▶ [Directions for this task]
Copy the records that follow exactly as written, but not their pictures.

[Material provided — start]

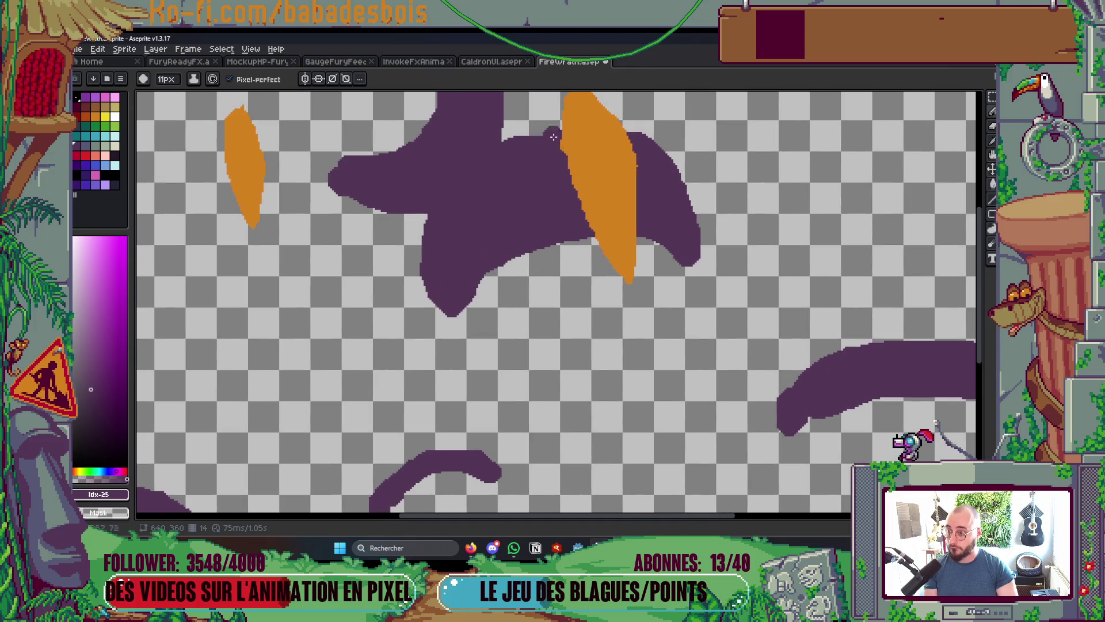
drag(490, 157, 590, 142)
drag(507, 260, 687, 185)
key(g)
click(695, 230)
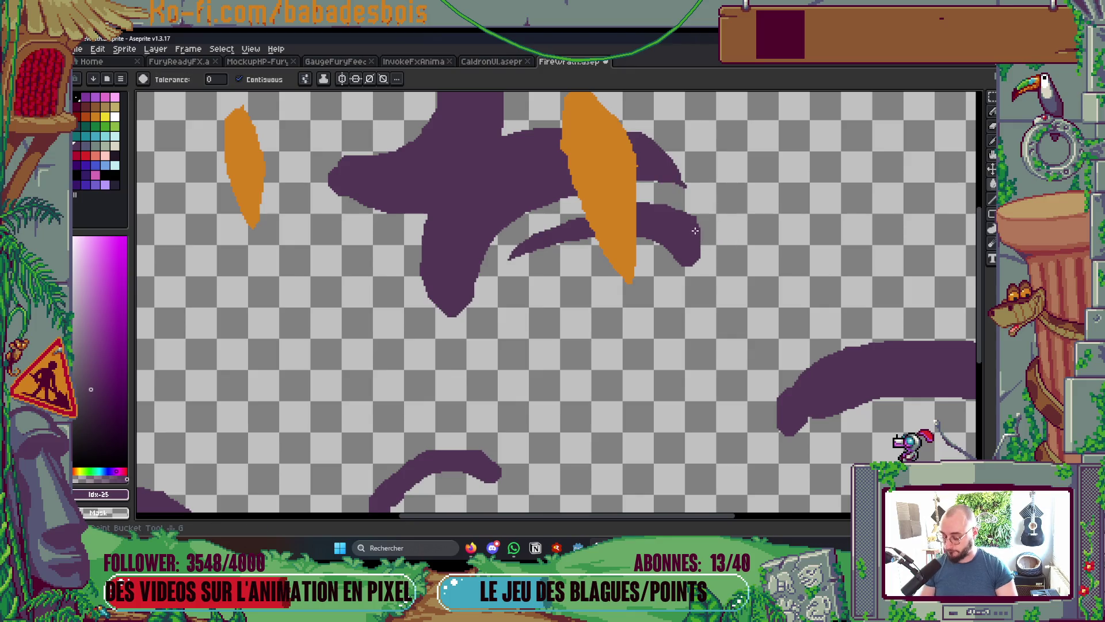
scroll(695, 230, down, 5)
scroll(663, 315, up, 4)
key(Right)
key(Left)
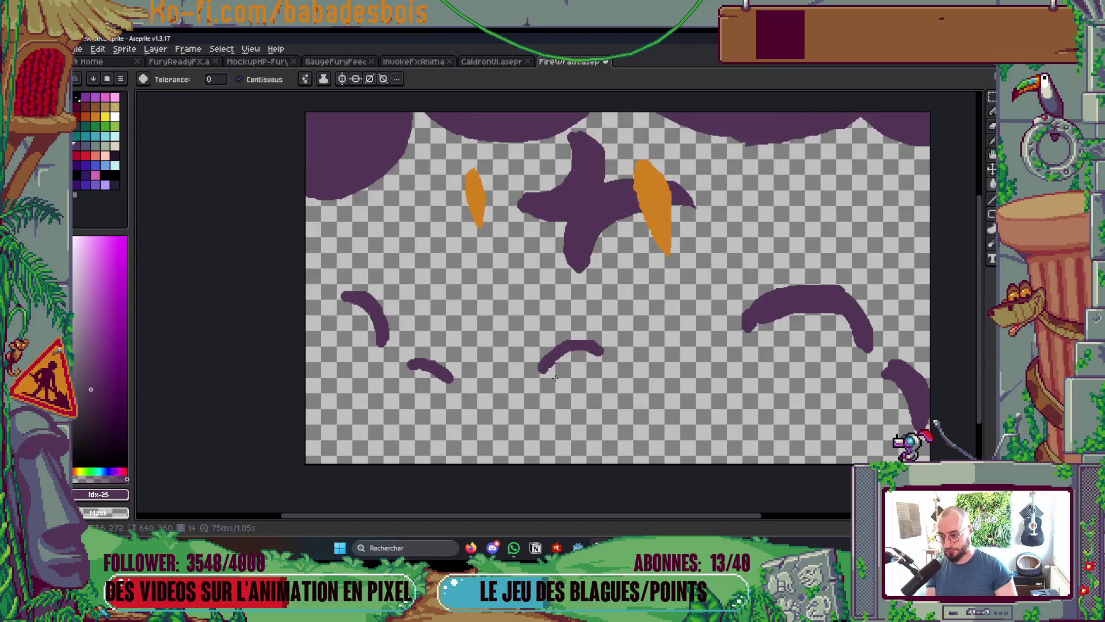
Extend and thicken the middle purple arc below the blob
scroll(549, 388, up, 2)
key(b)
drag(559, 332, 636, 327)
key(ctrl+z)
mouse_move(557, 334)
mouse_down()
mouse_move(645, 326)
mouse_move(532, 360)
mouse_up()
key(ctrl+z)
scroll(533, 389, down, 5)
scroll(549, 343, up, 5)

[Material provided — finish]

▶ [Output]
drag(490, 157, 590, 142)
drag(507, 260, 687, 185)
key(g)
click(695, 230)
scroll(695, 230, down, 5)
scroll(663, 315, up, 4)
key(Right)
key(Left)
Extend and thicken the middle purple arc below the blob
scroll(549, 388, up, 2)
key(b)
drag(559, 332, 636, 327)
key(ctrl+z)
mouse_move(557, 334)
mouse_down()
mouse_move(645, 326)
mouse_move(532, 360)
mouse_up()
key(ctrl+z)
scroll(533, 389, down, 5)
scroll(549, 343, up, 5)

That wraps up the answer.